Collected data
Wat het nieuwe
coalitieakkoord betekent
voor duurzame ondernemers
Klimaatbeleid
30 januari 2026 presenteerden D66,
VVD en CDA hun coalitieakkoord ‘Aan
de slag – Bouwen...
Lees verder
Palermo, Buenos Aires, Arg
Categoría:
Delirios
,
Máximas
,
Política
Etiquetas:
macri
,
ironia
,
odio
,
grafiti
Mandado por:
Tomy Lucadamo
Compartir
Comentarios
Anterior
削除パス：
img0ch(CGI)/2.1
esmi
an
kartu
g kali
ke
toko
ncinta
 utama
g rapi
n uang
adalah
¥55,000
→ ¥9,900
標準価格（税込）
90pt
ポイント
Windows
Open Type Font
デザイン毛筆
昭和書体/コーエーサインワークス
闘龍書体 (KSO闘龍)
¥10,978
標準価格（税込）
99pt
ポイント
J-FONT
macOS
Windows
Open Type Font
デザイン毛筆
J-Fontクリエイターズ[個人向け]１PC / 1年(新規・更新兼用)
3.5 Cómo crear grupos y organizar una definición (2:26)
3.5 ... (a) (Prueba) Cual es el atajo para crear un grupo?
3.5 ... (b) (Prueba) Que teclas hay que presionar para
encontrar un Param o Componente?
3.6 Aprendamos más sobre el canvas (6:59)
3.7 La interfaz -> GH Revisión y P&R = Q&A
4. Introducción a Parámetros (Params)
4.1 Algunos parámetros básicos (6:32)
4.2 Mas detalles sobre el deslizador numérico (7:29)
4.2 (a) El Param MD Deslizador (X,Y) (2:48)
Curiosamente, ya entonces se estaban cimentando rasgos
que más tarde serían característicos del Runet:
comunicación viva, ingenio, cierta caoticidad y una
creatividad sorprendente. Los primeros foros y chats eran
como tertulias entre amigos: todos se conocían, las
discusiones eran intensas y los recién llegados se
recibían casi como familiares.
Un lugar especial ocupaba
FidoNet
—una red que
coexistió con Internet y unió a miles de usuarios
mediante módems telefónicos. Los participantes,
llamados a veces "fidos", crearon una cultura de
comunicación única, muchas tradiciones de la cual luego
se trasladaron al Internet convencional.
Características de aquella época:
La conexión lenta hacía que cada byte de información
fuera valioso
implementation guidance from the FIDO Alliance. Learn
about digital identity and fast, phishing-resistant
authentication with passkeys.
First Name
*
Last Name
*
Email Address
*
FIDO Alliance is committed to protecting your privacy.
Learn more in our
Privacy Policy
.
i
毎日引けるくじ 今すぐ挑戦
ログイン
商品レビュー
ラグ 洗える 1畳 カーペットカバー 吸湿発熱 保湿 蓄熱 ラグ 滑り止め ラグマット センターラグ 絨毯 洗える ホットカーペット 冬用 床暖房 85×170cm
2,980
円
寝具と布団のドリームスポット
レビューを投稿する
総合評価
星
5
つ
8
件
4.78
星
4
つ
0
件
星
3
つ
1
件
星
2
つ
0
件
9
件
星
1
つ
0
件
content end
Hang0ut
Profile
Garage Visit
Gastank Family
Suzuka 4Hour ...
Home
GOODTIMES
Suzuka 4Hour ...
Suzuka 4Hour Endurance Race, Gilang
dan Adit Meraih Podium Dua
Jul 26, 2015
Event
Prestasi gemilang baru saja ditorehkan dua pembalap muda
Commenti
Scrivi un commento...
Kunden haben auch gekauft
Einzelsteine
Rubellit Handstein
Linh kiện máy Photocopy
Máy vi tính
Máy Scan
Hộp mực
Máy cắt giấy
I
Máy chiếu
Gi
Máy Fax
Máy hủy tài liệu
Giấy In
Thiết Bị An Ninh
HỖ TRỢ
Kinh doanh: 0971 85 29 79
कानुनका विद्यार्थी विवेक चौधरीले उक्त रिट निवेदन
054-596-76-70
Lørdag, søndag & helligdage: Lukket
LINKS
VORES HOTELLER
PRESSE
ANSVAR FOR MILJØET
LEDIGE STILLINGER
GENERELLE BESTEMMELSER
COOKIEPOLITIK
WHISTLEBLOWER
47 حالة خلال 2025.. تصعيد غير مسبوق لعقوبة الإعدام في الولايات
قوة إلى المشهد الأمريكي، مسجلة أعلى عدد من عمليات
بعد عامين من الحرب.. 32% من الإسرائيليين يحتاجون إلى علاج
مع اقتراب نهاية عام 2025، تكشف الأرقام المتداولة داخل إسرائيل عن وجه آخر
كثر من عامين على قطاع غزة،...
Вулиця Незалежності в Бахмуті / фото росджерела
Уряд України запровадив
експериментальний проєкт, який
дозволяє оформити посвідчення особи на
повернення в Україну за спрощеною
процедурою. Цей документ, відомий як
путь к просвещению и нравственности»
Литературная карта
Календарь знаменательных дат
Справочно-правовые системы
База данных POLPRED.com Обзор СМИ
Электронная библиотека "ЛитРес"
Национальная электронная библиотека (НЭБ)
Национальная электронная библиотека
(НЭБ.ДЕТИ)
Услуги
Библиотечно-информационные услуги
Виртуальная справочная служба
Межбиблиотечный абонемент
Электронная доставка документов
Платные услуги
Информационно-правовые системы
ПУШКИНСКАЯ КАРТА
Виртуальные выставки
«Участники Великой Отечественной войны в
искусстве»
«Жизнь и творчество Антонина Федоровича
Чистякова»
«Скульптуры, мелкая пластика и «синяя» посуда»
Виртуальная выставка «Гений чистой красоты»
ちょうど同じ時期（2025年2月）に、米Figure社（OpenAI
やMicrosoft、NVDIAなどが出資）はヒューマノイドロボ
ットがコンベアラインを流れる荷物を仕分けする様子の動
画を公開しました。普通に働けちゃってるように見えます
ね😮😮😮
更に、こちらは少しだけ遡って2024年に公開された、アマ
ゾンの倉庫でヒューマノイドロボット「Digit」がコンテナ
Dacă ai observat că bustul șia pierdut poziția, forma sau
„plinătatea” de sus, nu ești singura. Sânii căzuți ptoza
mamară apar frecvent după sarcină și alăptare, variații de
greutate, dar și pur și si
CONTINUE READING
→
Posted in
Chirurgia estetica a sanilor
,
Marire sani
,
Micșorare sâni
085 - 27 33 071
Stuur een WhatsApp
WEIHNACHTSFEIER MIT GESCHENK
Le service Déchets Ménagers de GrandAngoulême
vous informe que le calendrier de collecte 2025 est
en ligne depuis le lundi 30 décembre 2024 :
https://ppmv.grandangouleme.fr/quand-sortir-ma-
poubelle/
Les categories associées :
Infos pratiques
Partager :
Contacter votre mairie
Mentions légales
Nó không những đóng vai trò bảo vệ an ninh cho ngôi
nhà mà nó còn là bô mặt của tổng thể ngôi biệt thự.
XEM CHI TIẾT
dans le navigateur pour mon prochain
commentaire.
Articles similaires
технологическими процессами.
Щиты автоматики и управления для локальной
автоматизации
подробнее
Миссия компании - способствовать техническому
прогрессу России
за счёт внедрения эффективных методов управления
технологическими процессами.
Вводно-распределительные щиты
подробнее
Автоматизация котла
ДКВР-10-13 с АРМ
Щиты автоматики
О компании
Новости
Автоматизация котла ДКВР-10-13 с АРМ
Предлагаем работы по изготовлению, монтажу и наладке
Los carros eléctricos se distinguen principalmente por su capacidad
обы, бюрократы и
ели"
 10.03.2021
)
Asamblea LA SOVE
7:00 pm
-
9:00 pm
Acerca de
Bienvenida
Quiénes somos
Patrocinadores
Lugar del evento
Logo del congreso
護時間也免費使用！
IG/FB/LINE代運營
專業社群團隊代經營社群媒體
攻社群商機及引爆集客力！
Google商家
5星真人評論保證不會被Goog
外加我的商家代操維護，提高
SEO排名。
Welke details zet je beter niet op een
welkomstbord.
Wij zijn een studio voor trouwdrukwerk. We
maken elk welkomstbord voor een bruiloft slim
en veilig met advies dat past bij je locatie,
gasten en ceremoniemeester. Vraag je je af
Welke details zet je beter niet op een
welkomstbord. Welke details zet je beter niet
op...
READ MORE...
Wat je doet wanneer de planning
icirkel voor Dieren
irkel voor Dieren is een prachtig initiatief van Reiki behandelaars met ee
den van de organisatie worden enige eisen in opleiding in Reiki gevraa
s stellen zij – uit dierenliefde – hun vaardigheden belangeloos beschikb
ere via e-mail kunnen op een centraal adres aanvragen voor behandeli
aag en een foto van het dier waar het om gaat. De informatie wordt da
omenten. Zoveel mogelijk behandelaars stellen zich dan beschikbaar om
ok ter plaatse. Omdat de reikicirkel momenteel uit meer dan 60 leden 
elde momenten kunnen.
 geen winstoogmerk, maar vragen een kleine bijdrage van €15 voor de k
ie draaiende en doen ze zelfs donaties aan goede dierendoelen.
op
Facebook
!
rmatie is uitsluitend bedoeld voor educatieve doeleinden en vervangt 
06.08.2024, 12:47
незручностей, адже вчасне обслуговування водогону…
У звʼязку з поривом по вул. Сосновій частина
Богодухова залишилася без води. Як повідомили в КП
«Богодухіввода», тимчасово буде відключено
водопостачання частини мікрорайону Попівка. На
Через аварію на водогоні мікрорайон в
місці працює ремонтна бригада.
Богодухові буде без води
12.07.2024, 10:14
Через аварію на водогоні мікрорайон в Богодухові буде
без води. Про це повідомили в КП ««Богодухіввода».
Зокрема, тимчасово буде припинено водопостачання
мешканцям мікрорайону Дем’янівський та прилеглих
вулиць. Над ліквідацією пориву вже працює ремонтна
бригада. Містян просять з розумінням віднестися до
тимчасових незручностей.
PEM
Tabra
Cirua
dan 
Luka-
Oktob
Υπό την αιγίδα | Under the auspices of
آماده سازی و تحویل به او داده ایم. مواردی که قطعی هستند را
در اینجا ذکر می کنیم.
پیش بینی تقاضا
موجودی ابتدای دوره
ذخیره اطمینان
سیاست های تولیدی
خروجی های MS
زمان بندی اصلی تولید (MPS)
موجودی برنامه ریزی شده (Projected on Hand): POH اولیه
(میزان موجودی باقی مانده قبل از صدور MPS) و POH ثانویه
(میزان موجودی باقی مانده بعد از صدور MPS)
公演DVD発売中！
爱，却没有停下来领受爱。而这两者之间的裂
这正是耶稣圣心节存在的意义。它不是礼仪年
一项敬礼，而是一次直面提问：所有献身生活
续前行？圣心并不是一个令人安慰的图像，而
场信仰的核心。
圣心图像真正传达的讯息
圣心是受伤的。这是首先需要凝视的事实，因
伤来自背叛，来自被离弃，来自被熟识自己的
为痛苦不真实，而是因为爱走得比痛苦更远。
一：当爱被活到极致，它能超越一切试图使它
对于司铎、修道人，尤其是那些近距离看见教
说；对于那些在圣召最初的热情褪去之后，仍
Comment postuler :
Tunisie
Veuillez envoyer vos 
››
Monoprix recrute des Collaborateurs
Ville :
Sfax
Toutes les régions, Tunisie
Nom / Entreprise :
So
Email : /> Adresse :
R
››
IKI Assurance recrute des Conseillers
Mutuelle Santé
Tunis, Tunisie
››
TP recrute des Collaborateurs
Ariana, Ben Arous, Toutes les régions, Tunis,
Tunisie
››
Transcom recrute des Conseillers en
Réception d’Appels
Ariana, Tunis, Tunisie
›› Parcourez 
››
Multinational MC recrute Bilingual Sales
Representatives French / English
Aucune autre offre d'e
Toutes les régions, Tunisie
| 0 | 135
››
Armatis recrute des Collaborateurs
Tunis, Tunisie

◆ **WORK ORDER**: In the entries above, find lines with "Национальная" and copy each.

◆ **RESULT**:
Национальная электронная библиотека (НЭБ)
Национальная электронная библиотека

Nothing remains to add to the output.